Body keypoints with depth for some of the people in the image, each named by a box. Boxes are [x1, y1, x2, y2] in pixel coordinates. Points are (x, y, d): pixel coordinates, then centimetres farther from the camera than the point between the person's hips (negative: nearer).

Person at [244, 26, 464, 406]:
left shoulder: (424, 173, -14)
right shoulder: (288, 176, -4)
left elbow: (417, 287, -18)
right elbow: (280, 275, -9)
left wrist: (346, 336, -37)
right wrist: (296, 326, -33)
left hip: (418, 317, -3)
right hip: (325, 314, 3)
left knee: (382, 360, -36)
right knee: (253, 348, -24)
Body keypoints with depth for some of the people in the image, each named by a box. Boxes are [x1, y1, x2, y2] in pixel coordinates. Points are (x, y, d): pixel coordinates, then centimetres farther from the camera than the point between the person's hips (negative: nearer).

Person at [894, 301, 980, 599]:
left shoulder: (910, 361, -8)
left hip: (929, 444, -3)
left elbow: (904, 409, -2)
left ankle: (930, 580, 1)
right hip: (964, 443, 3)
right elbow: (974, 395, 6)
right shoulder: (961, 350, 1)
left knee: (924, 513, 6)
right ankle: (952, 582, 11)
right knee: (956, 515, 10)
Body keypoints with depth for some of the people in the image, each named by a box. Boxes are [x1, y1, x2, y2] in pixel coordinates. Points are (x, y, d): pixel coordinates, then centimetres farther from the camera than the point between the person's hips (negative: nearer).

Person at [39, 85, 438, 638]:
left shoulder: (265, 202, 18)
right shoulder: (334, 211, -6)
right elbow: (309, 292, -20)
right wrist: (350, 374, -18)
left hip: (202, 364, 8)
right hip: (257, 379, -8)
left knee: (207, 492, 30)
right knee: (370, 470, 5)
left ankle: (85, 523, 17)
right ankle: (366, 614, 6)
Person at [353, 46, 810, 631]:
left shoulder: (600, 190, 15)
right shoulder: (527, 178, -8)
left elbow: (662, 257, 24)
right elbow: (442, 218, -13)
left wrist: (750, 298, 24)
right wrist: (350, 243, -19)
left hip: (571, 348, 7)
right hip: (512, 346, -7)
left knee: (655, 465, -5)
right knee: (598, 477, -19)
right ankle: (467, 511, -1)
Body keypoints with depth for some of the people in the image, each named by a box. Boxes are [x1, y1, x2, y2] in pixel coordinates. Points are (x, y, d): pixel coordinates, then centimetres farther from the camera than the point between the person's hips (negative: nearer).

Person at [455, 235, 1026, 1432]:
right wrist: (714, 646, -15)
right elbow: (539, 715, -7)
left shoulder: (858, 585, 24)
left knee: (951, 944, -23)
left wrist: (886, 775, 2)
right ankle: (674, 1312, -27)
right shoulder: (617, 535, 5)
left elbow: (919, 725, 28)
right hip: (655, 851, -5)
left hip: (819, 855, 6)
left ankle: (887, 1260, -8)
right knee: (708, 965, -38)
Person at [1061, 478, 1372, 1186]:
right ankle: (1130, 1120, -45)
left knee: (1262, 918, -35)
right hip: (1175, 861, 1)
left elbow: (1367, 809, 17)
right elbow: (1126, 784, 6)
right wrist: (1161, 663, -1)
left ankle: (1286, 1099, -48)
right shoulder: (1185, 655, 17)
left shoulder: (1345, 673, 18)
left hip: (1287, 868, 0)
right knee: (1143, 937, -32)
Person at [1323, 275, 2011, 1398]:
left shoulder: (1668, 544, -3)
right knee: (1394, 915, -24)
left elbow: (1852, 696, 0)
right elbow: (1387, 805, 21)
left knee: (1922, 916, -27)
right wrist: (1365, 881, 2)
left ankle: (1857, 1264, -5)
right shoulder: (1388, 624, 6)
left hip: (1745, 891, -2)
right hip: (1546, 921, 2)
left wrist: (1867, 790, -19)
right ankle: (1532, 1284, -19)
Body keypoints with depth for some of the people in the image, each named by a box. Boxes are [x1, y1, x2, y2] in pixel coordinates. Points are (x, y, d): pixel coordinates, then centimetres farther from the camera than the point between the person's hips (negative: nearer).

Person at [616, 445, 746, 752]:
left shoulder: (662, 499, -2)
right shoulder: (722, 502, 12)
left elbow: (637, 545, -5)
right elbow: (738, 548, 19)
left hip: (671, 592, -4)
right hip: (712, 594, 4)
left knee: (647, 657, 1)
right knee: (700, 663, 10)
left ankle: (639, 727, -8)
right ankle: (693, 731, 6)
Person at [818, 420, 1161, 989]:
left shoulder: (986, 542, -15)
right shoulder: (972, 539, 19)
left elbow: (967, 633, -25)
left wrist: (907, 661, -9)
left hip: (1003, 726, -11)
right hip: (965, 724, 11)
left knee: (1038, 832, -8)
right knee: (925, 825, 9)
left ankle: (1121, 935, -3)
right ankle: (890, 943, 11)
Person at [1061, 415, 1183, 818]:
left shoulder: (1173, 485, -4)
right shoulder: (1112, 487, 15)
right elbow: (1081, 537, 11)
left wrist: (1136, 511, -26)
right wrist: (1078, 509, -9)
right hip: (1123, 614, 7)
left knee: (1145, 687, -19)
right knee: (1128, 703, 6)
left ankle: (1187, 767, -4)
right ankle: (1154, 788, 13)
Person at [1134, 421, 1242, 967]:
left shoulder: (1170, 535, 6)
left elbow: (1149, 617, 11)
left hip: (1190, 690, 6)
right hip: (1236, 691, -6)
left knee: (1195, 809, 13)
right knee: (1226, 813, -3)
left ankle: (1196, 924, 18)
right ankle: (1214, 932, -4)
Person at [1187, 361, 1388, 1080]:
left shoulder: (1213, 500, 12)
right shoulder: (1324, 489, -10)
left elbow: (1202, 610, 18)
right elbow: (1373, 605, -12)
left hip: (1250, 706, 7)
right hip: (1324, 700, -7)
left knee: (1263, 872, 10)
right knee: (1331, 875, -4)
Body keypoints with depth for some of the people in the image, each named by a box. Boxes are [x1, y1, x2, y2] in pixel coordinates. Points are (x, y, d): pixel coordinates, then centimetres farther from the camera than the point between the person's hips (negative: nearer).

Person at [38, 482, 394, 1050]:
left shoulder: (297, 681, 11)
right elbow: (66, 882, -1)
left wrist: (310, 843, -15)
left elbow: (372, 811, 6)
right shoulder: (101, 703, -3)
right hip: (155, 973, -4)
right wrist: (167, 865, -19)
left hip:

──────────

■ Activity: From the entries above, restate word for word the lines from the line containing "right wrist: (1365, 881, 2)" to the line containing "right ankle: (1532, 1284, -19)", both ends included, and nothing more.

■ Exercise output:
right wrist: (1365, 881, 2)
left ankle: (1857, 1264, -5)
right shoulder: (1388, 624, 6)
left hip: (1745, 891, -2)
right hip: (1546, 921, 2)
left wrist: (1867, 790, -19)
right ankle: (1532, 1284, -19)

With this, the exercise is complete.